Multicultural Affairs, a unit of Undergraduate Student Life that serves Columbia College and Columbia Engineering students, is pleased to announce that on Tuesday, February 18, the Multicultural Affairs space in 505 Lerner will be renamed the Audre Lorde Community Space.
Inspired by Audre Lorde LS’60’s life and legacy, the space will establish a home for identity-conscious community building. This marks the first time in which a space on the University’s Morningside Heights campus has been named after a Black woman.
“Audre Lorde was foundational in articulating intersections of race, class and gender, and spent her life confronting and addressing injustices in these realms. Her work continues to resonate, inspire and challenge us to work as a collective towards racial and social justice,” said Cristen Scully Kromm, dean of Undergraduate Student Life. “We are thrilled her family was supportive of our ask to honor her legacy by naming this community space, and hope that her legacy will inspire our students and all those who enter the new Audre Lorde Community Space.”
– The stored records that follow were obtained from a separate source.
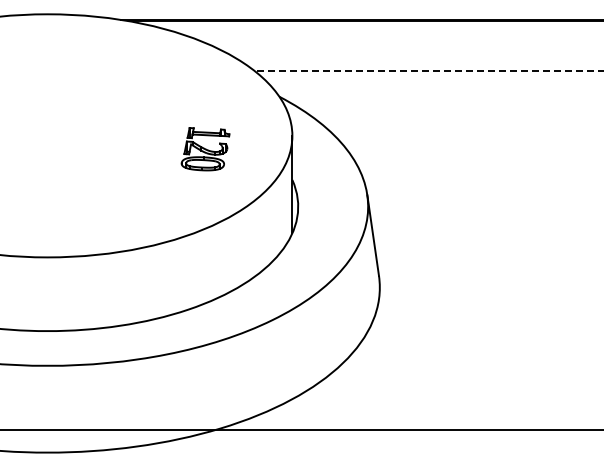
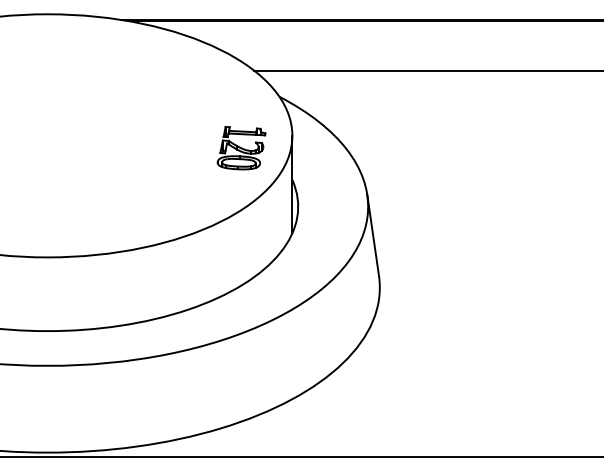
line at (429, 70): dashed -> solid
part at (205, 149) position: (205, 149) -> (241, 148)
line at (301, 430) position: (301, 430) -> (301, 457)
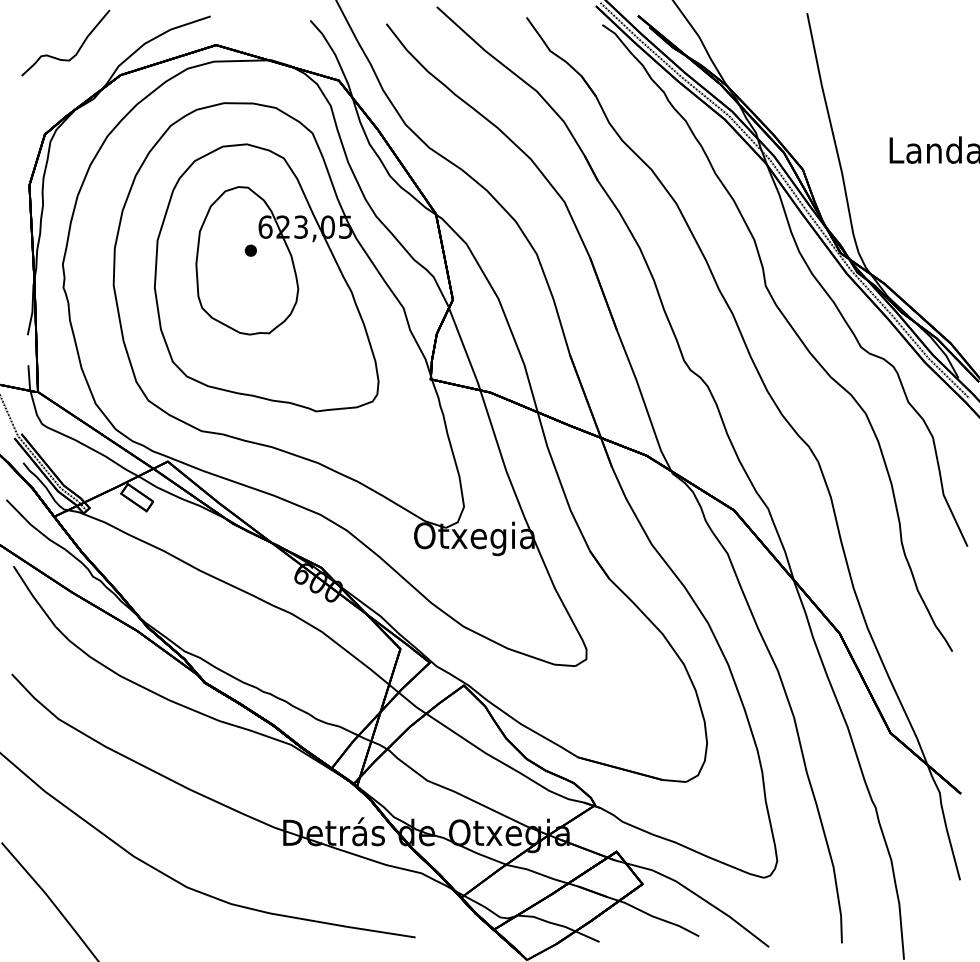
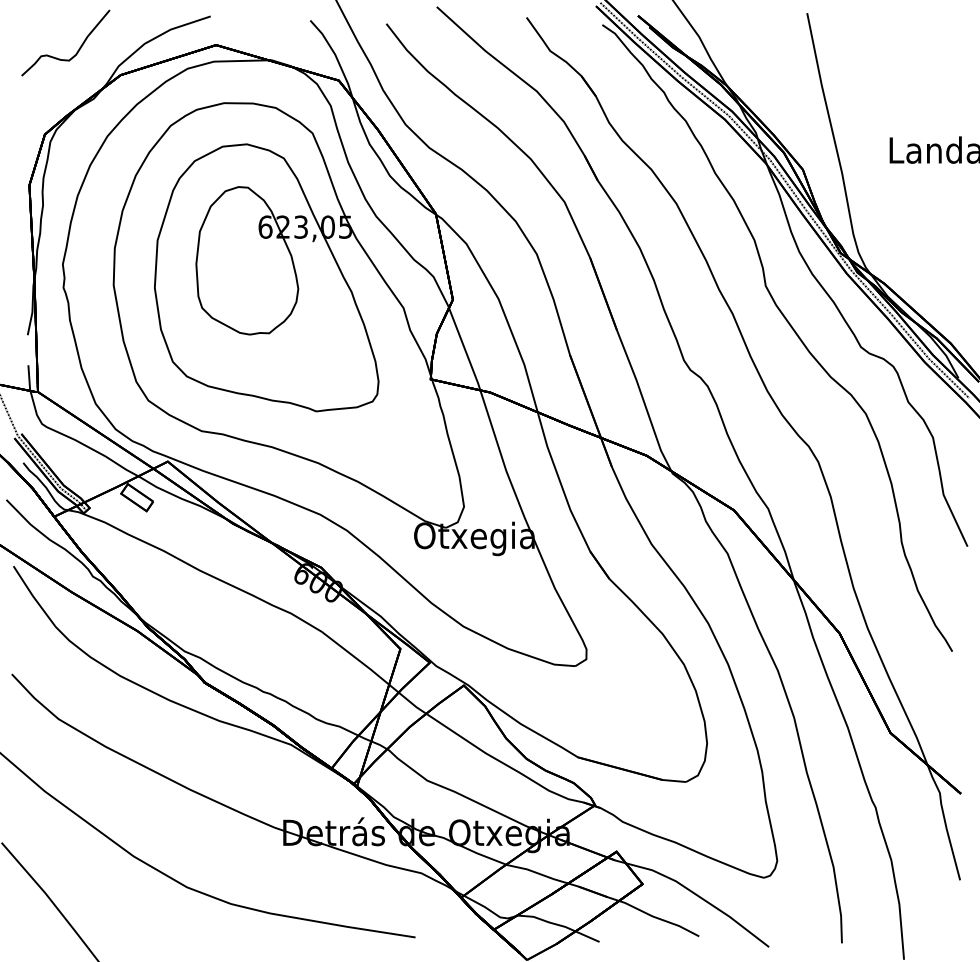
part at (250, 250): present -> none
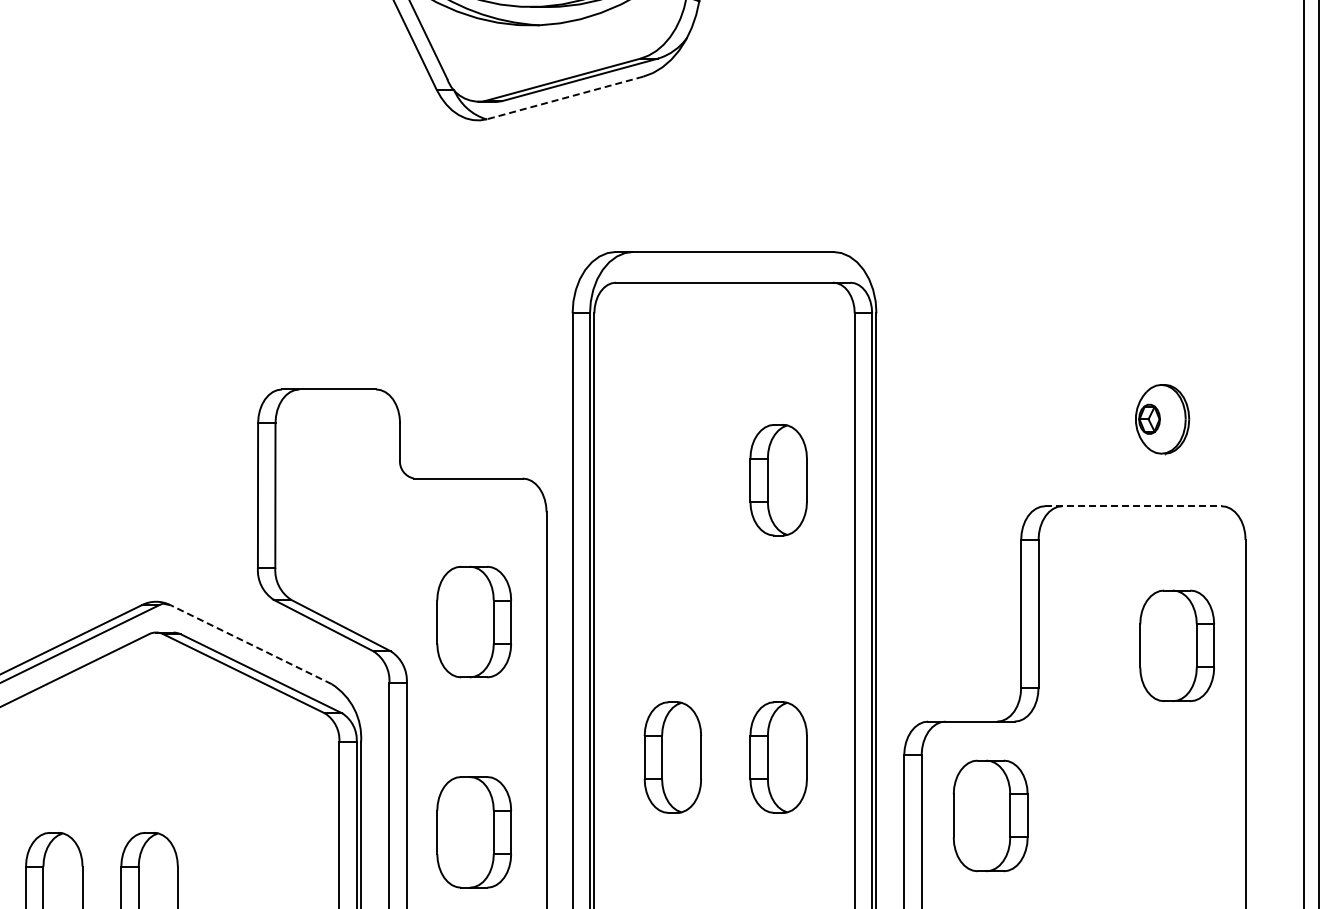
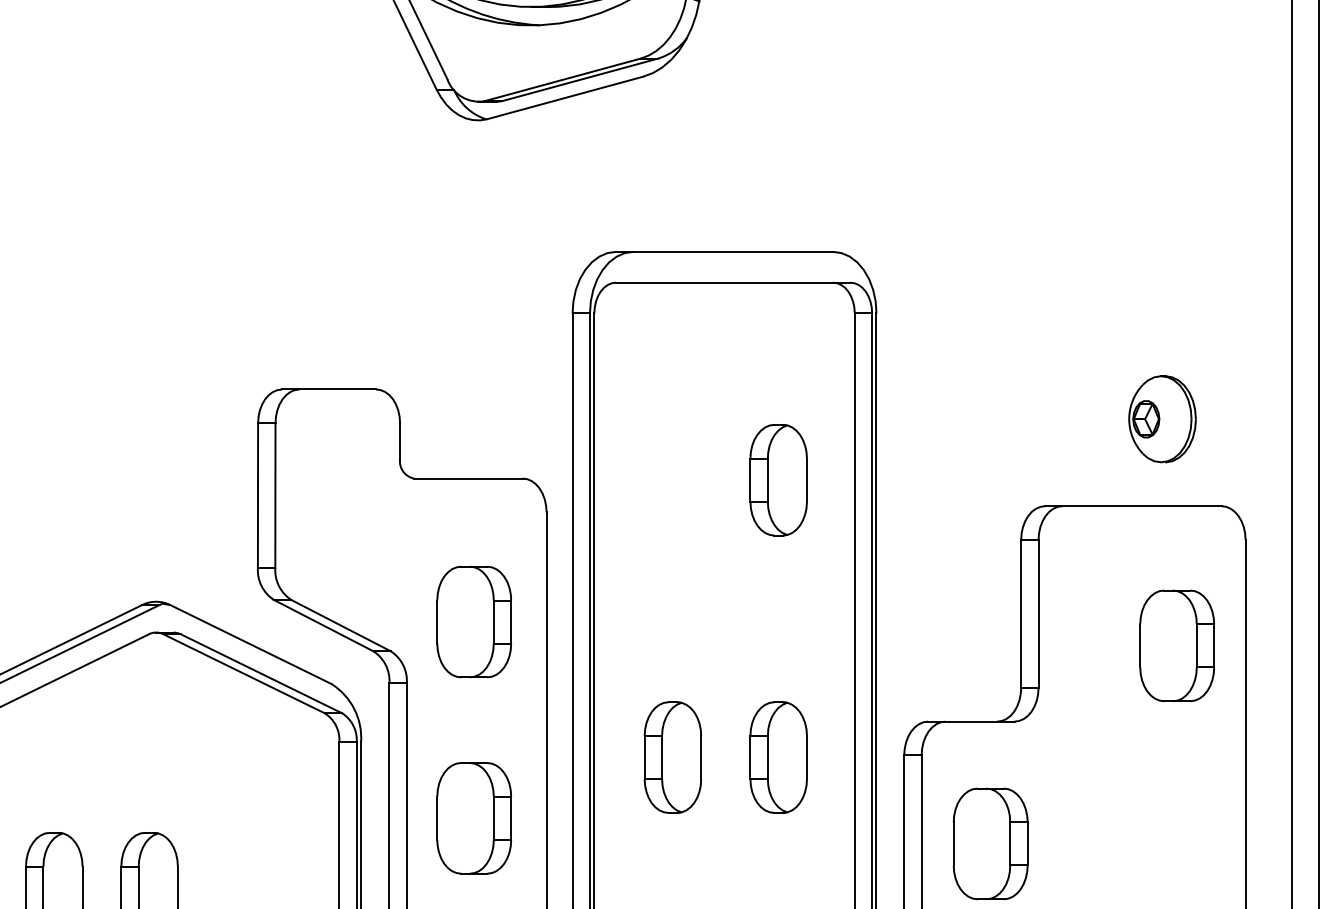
line at (565, 97): dashed -> solid
part at (1162, 419) size: 56x72 px -> 69x89 px
line at (1303, 453) position: (1303, 453) -> (1291, 453)
line at (1133, 506): dashed -> solid
line at (251, 644): dashed -> solid
part at (990, 815) position: (990, 815) -> (990, 843)
part at (474, 832) position: (474, 832) -> (474, 818)
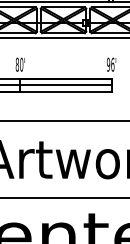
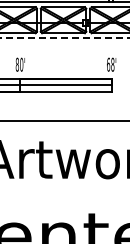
line at (65, 38): solid -> dashed
text at (110, 64): 96' -> 68'
line at (64, 198): present -> none
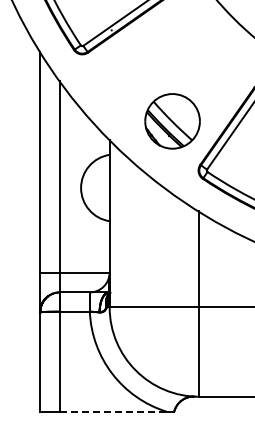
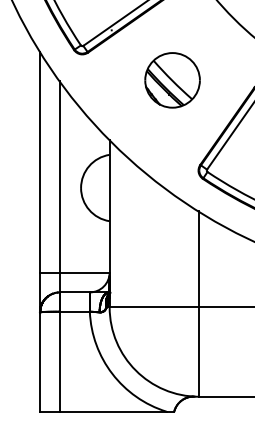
part at (172, 121) position: (172, 121) -> (172, 80)
line at (113, 411): dashed -> solid
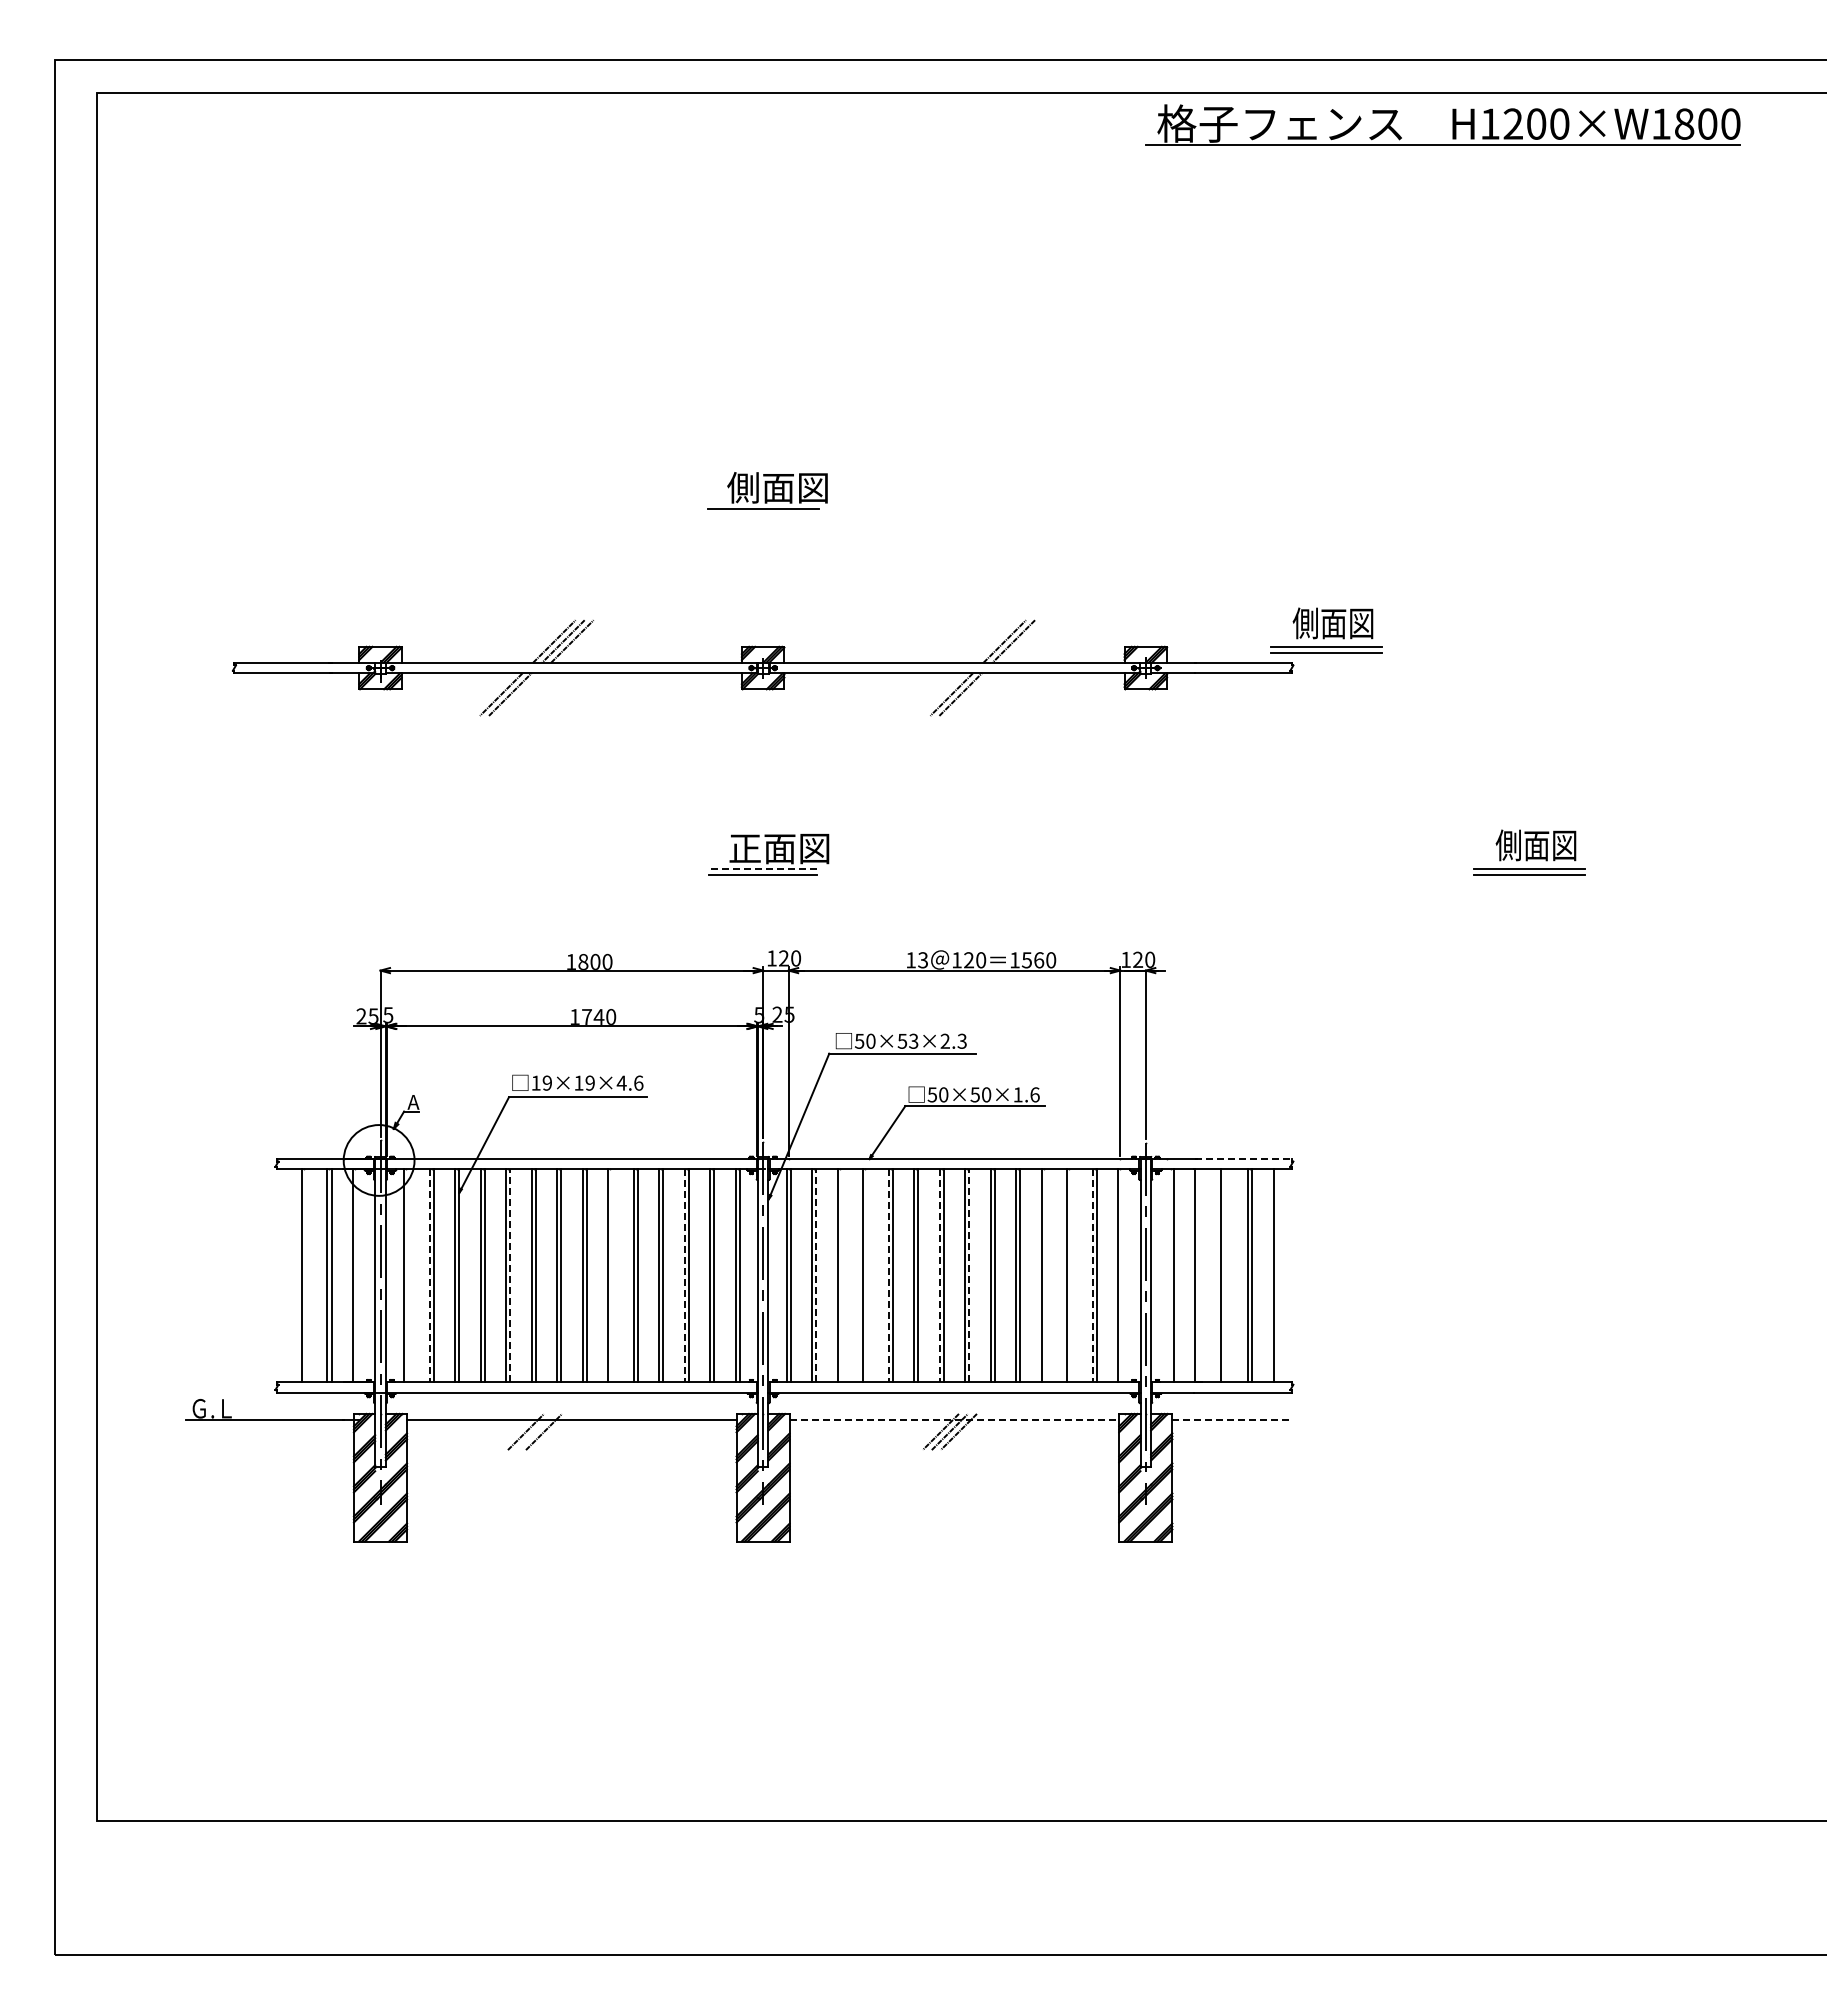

Lorde — a graduate of Columbia’s School of Library Science (which closed in 1992) — was a self-described “black, lesbian, mother, warrior, poet.” Born in New York City to West Indian immigrant parents, Lorde found poetry early and had her first poem published in Seventeen magazine while a student at Hunter College High School. Throughout the 1960s she was a librarian in New York City public schools, and went on to be a professor of English at John Jay College and Hunter College as well as poet laureate of New York State (1991–92).*
According to Poetry Foundation, “her work was central to many liberation movements and activist circles, including second-wave feminism, civil rights and Black cultural movements, and struggles for GLBQT equality. In particular, Lorde’s poetry is known for the power of its call for social and racial justice, as well as its depictions of queer experience and sexuality.”
Multicultural Affairs, which celebrates its 15th anniversary this year, chose to name its space in Lorde’s honor after sourcing inspirational figures from students. While many names were suggested, the conversations kept returning to Audre Lorde. “In all of the different iterations, it just kept coming back to Audre Lorde,” said Melinda Aquino, dean of Multicultural Affairs. “So it became a clear choice from almost the get-go.”
Along with the main space’s name, two adjoining conference rooms will also be renamed — one as the Community Room and the other as the Liberation Room — in honor of the ways in which Lorde has inspired Columbia’s community.
“What we hope is not only just to center Audre Lorde and the spirit of her work of intersectionality in what we do with students and how we work with our University partners in supporting students,” said Aquino, “but that it also serves as a reminder that, in thinking about both smaller communities and the larger community, we need to have intentional spaces to think about where it has been difficult to come together — particularly around identity. The hope is that we will really be able to think both institutionally and personally: what is our obligation in order for each one of us to be able to find liberation?”
The ceremony to honor the space’s naming will take place in 555 Lerner, with an introduction to Lorde’s work by students from P.S. 163 as well as speeches by Lorde’s daughter, Dr. Elizabeth Lorde-Rollins PS’93; by Mignon Moore CC’92, professor of sociology and chair of the department at Barnard College; and by current Columbia students. The ceremony will conclude with a plaque unveiling. Attendees will be invited to a reception in the Audre Lorde Community Space immediately after the ceremony. This ceremony will also kick off Audre Lorde Week, a series of events for College and Engineering students that honor Lorde’s legacy.